Contrary to popular belief not all business cards are created equal. Sure, $16.00 for 100 business cards sounds pretty lucrative to the small business owner looking to save money where they can, however, this is TRULY a case of “you get what you pay for”. 

 

A business card’s sole purpose is to represent you and your business, yes? They need to make an impact. Business cards are advertising and are a key part of your brand. So why would you want to skimp on something that is intended to be the face of your business and speak for you?

One of the biggest challenges you face using bargain online printers is branding conflict/confusion. The online printers offer templates that are easy for customers with no design experience to use. The problem is that, of course, these are available to everyone–the part that makes me want to bang my head off of a door is that right in the commercials they try to convince consumers that everyone can be a designer! I can’t tell you the number of times I have seen the exact same template used for multiple businesses or varying markets within small communities. 

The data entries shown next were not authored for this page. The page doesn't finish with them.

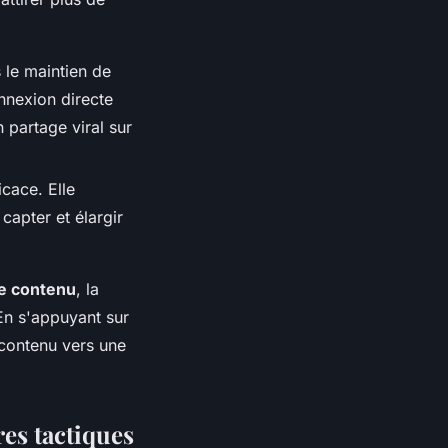
s le maintien de
nnexion directe
 partage viral sur
cace. Elle
apter et élargir
de contenu
, la
En s'appuyant sur
 contenu vers une
res tactiques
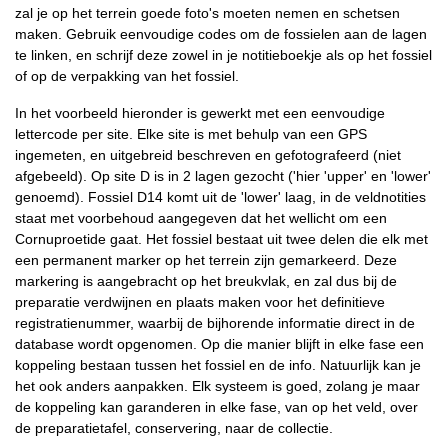
zal je op het terrein goede foto's moeten nemen en schetsen
maken. Gebruik eenvoudige codes om de fossielen aan de lagen
te linken, en schrijf deze zowel in je notitieboekje als op het fossiel
of op de verpakking van het fossiel.
In het voorbeeld hieronder is gewerkt met een eenvoudige
lettercode per site. Elke site is met behulp van een GPS
ingemeten, en uitgebreid beschreven en gefotografeerd (niet
afgebeeld). Op site D is in 2 lagen gezocht ('hier 'upper' en 'lower'
genoemd). Fossiel D14 komt uit de 'lower' laag, in de veldnotities
staat met voorbehoud aangegeven dat het wellicht om een
Cornuproetide gaat. Het fossiel bestaat uit twee delen die elk met
een permanent marker op het terrein zijn gemarkeerd. Deze
markering is aangebracht op het breukvlak, en zal dus bij de
preparatie verdwijnen en plaats maken voor het definitieve
registratienummer, waarbij de bijhorende informatie direct in de
database wordt opgenomen. Op die manier blijft in elke fase een
koppeling bestaan tussen het fossiel en de info. Natuurlijk kan je
het ook anders aanpakken. Elk systeem is goed, zolang je maar
de koppeling kan garanderen in elke fase, van op het veld, over
de preparatietafel, conservering, naar de collectie.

I’ll give you a couple of examples. I had a dear friend who owned a spa and she used the green swirl and leaf template (lets face it, we all know exactly the one I am talking about, proving my point without the need to continue, but I will). One day I was in a bridal shop looking for a bridesmaid dress and from across the room I spot her cards on the counter along with some others. It seemed logical, promoting a spa in a bridal shop, when I get to the counter I realize that the card is actually for a DJ business, not her spa. Huh. That’s not not good branding for either of them, they are in completely different industries and yet they have identical business cards.

 

The second example of brand confusion that I recently ran into was when a client came to me to design her business cards. She had collected a few cards of others in the same market as hers, as she was flipping through them and laying them out she realized she had two of the same (or so she thought). There were two business cards with those cute little owls on them (again, you know exactly the ones I am talking about, further proving my point), only they weren’t for the same business but were two cards for two different businesses with the exact same product. 

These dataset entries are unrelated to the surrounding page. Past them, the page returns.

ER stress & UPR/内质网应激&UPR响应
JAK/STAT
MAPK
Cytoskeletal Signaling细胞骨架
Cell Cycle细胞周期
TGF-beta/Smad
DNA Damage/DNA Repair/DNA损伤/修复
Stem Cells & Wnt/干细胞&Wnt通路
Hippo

The very idea behind branding and advertising is to create a unique, consistent, and easily recognizable look for consumers to quickly identify your business. If you and 20 other people in a 30 mile radius all have identical cards none of that is happening. 

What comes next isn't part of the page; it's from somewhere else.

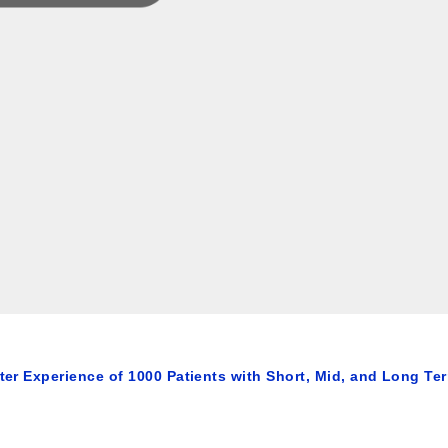
nter Experience of 1000 Patients with Short, Mid, and Long Te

Now, I’m not here to shame you or tell you that using a freelance designer is the only way to go (it is the only way to get a truly custom card though), I am here to tell you to be aware. If you absolutely must us an online printer do your homework–spend some time walking around the local area looking at bulletin boards and businesses, collect business cards (even if they aren’t in your industry or relevant to you) and for the love of humanity, before you order, look through the cards you have collected and avoid using templates that others are using. I also ask that you please understand why freelance designers have no possible way to be competitive with a $16 box of business cards, we are designing you a custom look for you and only you, and the vast majority of us do not own a printing company where we can gang print your cards with 40 other peoples (this is how they can print them so cheap)–expecting us to compete with that is seriously devaluing what we do. Now the question you have to ask yourself is how much do you value your business.